### SOURCE MATERIAL
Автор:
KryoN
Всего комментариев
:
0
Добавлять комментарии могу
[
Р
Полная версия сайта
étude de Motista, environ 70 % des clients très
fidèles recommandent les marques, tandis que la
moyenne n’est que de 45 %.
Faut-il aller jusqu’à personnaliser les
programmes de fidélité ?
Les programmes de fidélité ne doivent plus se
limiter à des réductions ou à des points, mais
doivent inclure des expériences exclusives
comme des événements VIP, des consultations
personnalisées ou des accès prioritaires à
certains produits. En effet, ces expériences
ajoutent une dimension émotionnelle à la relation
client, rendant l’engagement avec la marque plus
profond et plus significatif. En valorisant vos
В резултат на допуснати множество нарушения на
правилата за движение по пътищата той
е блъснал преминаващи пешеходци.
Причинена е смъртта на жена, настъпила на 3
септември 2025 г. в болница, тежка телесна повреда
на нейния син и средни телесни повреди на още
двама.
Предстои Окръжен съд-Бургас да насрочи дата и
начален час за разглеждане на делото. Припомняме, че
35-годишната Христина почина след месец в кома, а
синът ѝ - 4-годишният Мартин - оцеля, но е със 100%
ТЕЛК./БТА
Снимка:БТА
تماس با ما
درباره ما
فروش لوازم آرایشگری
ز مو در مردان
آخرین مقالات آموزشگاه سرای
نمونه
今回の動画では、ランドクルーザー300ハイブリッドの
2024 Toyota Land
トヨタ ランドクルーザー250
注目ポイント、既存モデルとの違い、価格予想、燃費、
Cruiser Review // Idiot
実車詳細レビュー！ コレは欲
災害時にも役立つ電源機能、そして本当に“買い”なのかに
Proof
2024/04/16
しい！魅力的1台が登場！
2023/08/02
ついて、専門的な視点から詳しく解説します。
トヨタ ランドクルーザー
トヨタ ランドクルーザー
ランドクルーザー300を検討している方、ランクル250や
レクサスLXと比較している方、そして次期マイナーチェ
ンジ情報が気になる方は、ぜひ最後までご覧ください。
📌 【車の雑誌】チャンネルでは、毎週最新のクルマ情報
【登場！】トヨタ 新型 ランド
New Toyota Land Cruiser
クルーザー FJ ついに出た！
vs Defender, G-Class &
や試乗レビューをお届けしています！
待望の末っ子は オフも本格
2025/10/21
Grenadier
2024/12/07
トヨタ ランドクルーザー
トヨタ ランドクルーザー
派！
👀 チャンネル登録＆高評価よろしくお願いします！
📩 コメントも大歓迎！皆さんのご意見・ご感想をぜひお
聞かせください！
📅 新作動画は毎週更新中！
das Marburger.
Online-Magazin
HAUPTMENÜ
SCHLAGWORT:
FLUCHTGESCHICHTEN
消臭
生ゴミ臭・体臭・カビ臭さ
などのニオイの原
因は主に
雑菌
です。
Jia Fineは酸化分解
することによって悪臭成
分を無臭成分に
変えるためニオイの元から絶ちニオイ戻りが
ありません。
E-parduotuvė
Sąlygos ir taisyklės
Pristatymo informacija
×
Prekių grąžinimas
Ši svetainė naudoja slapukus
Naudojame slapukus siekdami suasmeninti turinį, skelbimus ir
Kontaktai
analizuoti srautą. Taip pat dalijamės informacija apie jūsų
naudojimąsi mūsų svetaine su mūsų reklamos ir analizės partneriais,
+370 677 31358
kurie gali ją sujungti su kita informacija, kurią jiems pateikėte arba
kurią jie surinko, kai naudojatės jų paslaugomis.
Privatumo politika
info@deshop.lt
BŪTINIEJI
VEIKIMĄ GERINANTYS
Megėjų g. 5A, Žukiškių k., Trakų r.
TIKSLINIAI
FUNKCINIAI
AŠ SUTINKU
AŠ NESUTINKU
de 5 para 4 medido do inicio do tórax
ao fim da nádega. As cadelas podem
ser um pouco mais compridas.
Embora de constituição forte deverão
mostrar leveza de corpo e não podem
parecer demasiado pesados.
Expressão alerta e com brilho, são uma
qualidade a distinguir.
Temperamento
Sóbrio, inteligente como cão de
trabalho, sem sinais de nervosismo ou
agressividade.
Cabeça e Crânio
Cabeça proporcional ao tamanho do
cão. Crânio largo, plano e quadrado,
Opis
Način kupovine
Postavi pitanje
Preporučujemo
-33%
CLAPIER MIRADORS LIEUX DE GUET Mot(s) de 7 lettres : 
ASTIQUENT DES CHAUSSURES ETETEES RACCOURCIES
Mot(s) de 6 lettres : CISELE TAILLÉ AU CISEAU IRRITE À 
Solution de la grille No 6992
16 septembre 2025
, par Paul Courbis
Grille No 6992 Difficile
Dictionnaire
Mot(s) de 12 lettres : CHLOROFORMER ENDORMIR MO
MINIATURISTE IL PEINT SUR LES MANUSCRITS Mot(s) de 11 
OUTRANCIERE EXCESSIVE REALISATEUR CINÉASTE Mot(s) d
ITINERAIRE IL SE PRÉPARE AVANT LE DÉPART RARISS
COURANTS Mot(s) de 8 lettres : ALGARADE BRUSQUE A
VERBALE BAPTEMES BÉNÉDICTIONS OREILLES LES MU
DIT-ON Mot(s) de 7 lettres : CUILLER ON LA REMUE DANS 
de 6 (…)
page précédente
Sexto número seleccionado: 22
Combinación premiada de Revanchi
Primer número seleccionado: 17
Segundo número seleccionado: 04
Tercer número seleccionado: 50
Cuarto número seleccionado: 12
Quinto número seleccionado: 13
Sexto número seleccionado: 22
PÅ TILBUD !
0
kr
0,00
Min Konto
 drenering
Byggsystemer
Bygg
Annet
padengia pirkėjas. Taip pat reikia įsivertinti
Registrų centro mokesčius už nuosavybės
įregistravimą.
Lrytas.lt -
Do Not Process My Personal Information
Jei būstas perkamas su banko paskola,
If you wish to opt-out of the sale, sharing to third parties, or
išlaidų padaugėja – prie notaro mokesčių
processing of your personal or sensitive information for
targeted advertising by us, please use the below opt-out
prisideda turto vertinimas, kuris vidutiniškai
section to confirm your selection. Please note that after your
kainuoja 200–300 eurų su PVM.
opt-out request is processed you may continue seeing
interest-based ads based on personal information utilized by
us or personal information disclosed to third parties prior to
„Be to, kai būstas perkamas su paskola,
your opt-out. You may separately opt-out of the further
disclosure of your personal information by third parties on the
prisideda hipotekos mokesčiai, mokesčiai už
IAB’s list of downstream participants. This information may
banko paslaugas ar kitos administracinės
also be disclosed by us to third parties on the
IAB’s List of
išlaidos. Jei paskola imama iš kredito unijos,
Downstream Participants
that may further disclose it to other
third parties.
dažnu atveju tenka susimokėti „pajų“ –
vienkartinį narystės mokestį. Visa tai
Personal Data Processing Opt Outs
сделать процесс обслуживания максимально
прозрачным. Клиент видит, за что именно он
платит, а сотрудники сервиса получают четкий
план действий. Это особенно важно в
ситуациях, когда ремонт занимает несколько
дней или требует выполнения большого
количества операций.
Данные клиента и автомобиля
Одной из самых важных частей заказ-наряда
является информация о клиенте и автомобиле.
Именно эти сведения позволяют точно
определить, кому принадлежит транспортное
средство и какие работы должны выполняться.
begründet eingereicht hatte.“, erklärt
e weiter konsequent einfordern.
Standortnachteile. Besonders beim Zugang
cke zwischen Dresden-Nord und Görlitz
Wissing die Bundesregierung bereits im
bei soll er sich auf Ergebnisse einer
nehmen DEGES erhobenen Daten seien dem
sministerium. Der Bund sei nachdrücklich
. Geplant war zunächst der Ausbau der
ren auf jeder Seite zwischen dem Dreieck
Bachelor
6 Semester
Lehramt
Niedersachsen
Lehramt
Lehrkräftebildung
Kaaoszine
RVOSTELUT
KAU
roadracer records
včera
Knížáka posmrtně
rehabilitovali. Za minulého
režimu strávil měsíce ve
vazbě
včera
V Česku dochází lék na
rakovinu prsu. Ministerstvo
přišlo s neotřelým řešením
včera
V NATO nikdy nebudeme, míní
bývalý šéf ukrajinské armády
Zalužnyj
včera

### REQUIREMENT
Look through the data above for the word "further". Report each line where it occurs.

### SOLVED EXERCISE
your opt-out. You may separately opt-out of the further
that may further disclose it to other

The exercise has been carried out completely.